Kai Wang, an Asia equity strategist at Morningstar, commented on the volatility, stating, “Many of the larger tech names and most consumer sectors have limited exposure to the U.S. market, despite some initial overreaction.” He suggested further fiscal policy measures may be on the horizon if there is any sign of additional economic weakness. Last month, China’s finance ministry indicated it remains prepared to act amidst both domestic and international uncertainties. A regular meeting of Chinese policymakers is scheduled for later this month.
An analysis from Citi’s China equity strategists revealed that technology stock valuations in China still remain attractive compared to their U.S. counterparts. The report noted that the average price-to-earnings ratio among seven leading Chinese tech stocks is currently 52% lower than that of America’s “Magnificent Seven,” falling short of the historical average of 33% over the past five years. The Citi strategists expressed a preference for domestic over export-oriented investments amid the challenges posed by rising tariffs, as well as favoring service-oriented sectors over goods.
Citi’s recommendations include prominent companies such as social media giant Tencent, electric vehicle manufacturer BYD, and appliance producer Haier, all of which are traded in Hong Kong.
Investor interest in Chinese technology has notably increased; according to Citi strategists, nearly a quarter of international investors have adopted a more favorable view of the sector, as indicated by the firm’s recent marketing efforts in the U.S. Furthermore, allocations to China within global emerging markets equity funds reached a 16-month peak in late March, as reported by EPFR.

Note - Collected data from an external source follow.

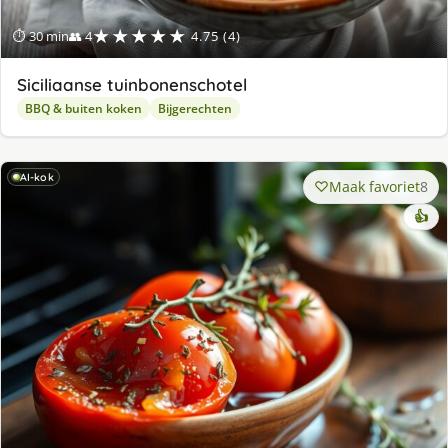
★★★★★
⏱ 30 min
👥 4
4.75 (4)
Siciliaanse tuinbonenschotel
BBQ & buiten koken
Bijgerechten
AI-kok
Maak favoriet
8
👍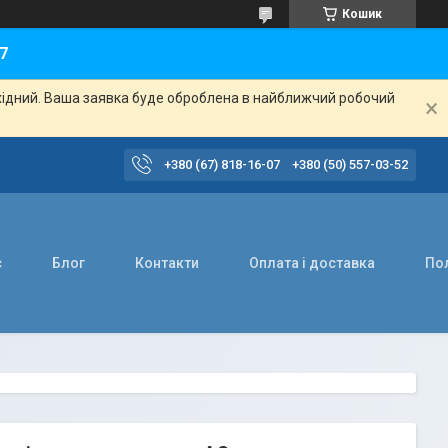
Кошик
7
ихідний. Ваша заявка буде оброблена в найближчий робочий
+380 (67) 818-16-07
+380 (50) 557-03-52
с
Блог
Контакти
Оплата і доставка
Пол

Highlighting the innovation landscape, startup DeepSeek introduced an AI model in January, claiming it surpasses OpenAI’s ChatGPT, despite ongoing U.S. restrictions on advanced chip access for AI training. The adoption of AI technology is also anticipated to enable Chinese firms to reduce costs, coinciding with policies aimed at bolstering consumer growth.
In a report from HSBC analysts, initial upgrades to earnings projections for Chinese companies are primarily attributed to high-tech sectors and select consumer firms. An index tracking ten major Hong Kong-listed tech companies witnessed a 1.2% decline on Thursday, showing a resilience compared to the Hang Seng index’s 1.5% drop, while remaining over 20% up year-to-date—a stark contrast to the Hang Seng’s gains of just under 14%.
Another sector showing resilience to the new tariffs is the Chinese healthcare industry; pharmaceuticals were excluded from the latest tariff measures. Jefferies equity analyst Cui Cui and her team emphasized that most Chinese biotech firms are partnered with U.S. companies and do not engage in direct exports. They noted that any future tariffs on raw pharmaceutical materials could be passed down to U.S. pharmaceutical companies, alleviating some concerns for these enterprises.
Jefferies analysts also commented on the unlikely revival of focused legislative efforts, such as the expired Biosecure Act, which sought to restrict Chinese drug companies like Wuxi Biologics from federal contracts. They pointed out that both political parties in the U.S. support measures to lower drug prices, which necessitate maintaining an efficient operational structure for pharmaceutical firms. Wuxi Biologics stated in March that it anticipates “accelerated and profitable growth by 2025,” with Jefferies rating its stock as a buy.
Nevertheless, the full impact of the new U.S. tariffs on China’s economy remains uncertain. Morningstar’s Wang cautioned that while the tech sector may be somewhat insulated, tariffs are likely to have an indirect negative effect on China’s gross domestic product, potentially leading to increased market volatility.